治療不可能な恋をした
急変した拓馬の搬送とともに、梨乃と理人は小児集中治療室(PICU)の処置室へと入った。そこには必要な医療機器が整い、スタッフの視線が一斉に集中している。
張り詰めた空気は静かに変わり、ふたりの緊張感はそのままだった。
「アドレナリン、0.01mg/kg静注」
「はい、投与します!」
モニターに映る数値と波形に、全員の視線が釘付けになる。秒針が進むように時間は淡々と過ぎていくのに、その一瞬一瞬が永遠に思えるほど長かった。
心電図のラインは不安定に揺れ、酸素飽和度はなかなか上がらない。誰もが息を潜め、わずかな変化を見逃すまいと目を凝らしていた。

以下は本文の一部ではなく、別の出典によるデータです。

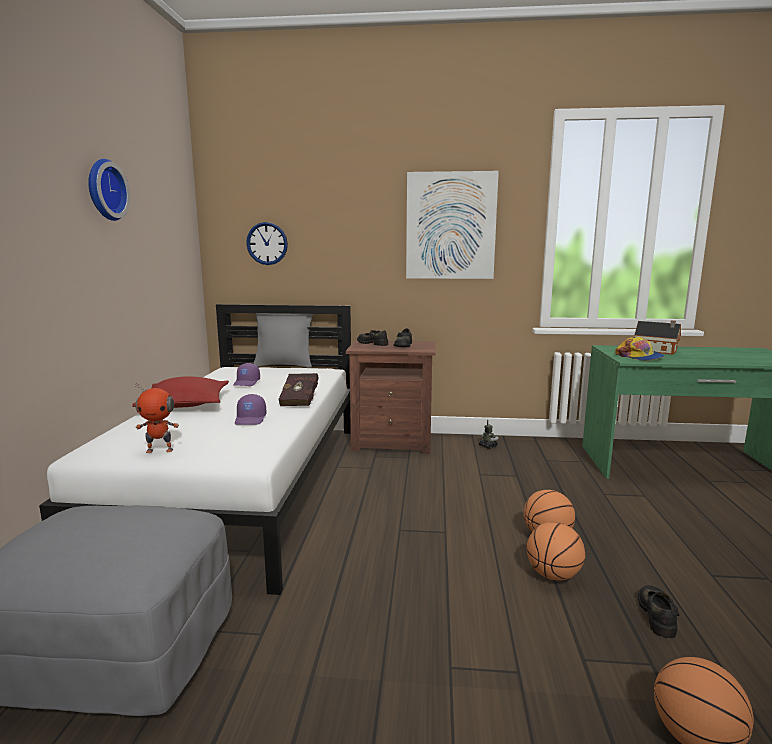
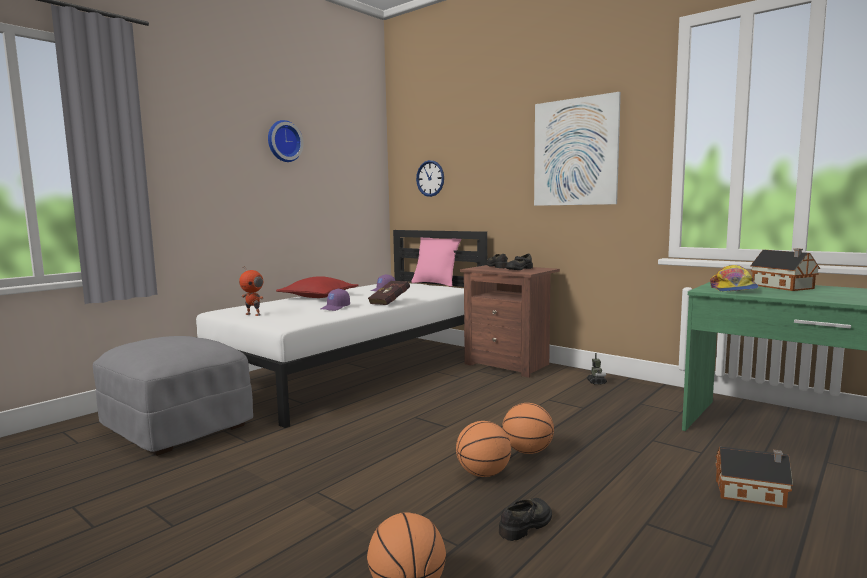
camera: 35 degrees right, 5 degrees down
grey pillow [253,313,313,368] -> pink pillow [411,238,461,287]
none -> toy house [715,446,793,508]

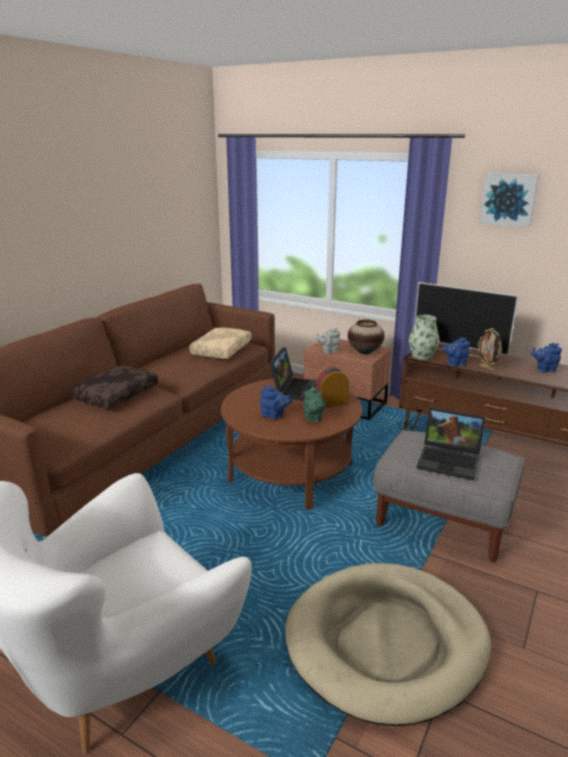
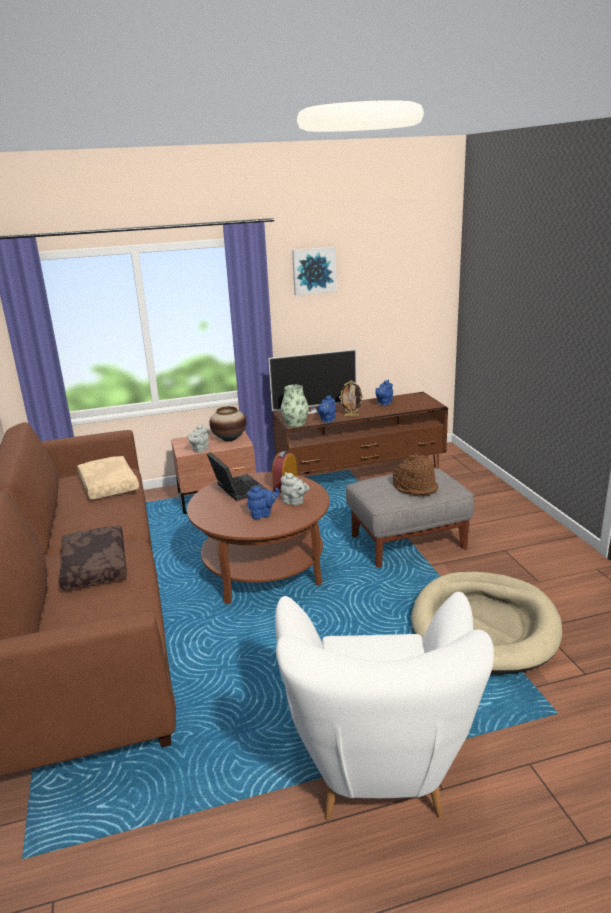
camera: 45 degrees left, 0 degrees up
green teapot [303,386,326,422] -> grey teapot [281,472,310,506]
laptop [417,407,486,481] -> brown hat [393,454,438,495]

──やがて乱れていた波形がわずかに整い、酸素飽和度の数値がゆっくりと上向きはじめる。その小さな兆しに、処置室の空気が張り詰めたまま熱を帯びていった。
「……心拍は戻った。呼吸リズム確認。……よし、換気反応あり。SAT92%まで上昇中」
「血圧、90まで回復。利尿も出てます」
理人が最後に深く息を吸い、処置ベッドから体を引いた。
「……安定した。ICU管理に切り替えてくれ」
「はい」
周囲のスタッフが安堵の表情を浮かべるなか、梨乃もようやく息を吐いた。マスク越しに汗がにじみ、背中はびっしょりと濡れている。
処置室に残る緊張の余韻を背に、理人が無言で扉を押し開け廊下へ出た。扉が閉まると同時に、梨乃は壁にもたれかかり、大きくひとつ深呼吸を吐いた。
そのまま小さく座り込み、両手で顔を押さえた。
(助かった……)
額に手を当てたまま、梨乃はしばらくその場から動けなかった。冷静に対応していたはずなのに、終わったとたんに手のひらが震えだす。
それほどまでに、拓馬の容体は危なかった。小児特有の、あまりに急激な変化に背筋が冷えた。